Yağmur hissettiği duyguları anlatabilecek kelime bulamıyordu. Kalbi sevdiği adamın öpücükleri ile hızlanırken sözleri ile mest oldu. Kalbinin atış hızından konuşamazken ona cevap olarak başını sağa sola salladı. Ardından kısa süre önce ayrıldığı sevdiğinin göğsüne başını yasladı.
Bugün çok yorulmuştu. Buraya gelmeden önce uykudan uyanmış olsa da Devran’ın kokusu onu mayıştırdı. Devran onun yorgun olduğunu görüyordu. Göğsüne kedi gibi sırnaşan kadını kendine biraz daha bastırarak kollarını etrafına sıkıca sardı. Biraz uyumasından zarar gelmezdi. Kasa yıllardır açılmayı bekliyordu. Biraz daha beklese bir şey olmazdı.

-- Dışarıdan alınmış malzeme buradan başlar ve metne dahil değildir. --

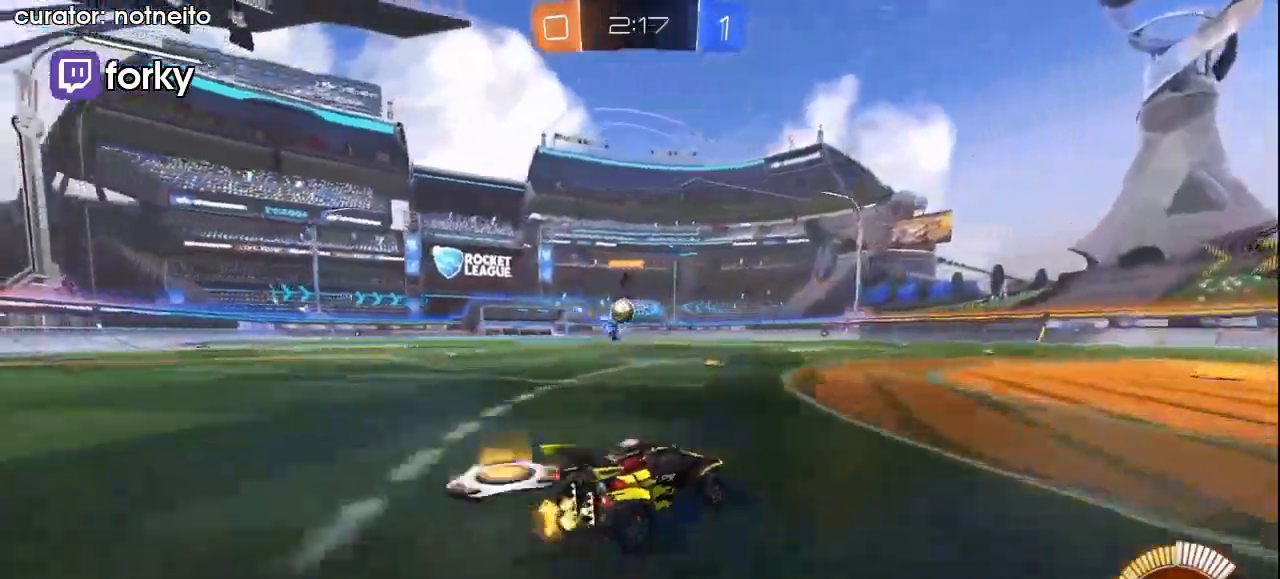
{"dt_ms": 500, "buttons": ["L2"], "left_stick": "right", "right_stick": "center", "events": [[167, "R2", "up"], [300, "L2", "down"], [367, "left_stick", "right"]]}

Koltukta geriye doğru uzanırken mayışmış olan Yağmur’u üzerine doğru çekti. Yağmur her ne kadar öğreneceklerini merak etse de Devran’ın yanında tüm korkuları stresi toz bulutu gibi dağılmıştı. Bir süredir diken üstünde yaşadığı hayat Devran’ın yanında durgun bir denizdi.
Kendisini çeken uykuya teslim olurken aklındaki bugün öğrendikleri silinip gitti. Uzun zaman sonra huzurlu bir uykuya daldı.
Yağmur gözlerini açtığında bir öngörünün içinde olduğunu anladı.
Etrafa dikkatli bakarken her şeyin diğer öngörülerden daha net olduğunu fark etti. Bunun sebebinin Devran’ın yakınında hatta göğsünde uyuması olduğunu biliyordu. Ona yakın olmak güçlerini her zaman dinginleştiriyor kolay kullanmasını sağlıyordu.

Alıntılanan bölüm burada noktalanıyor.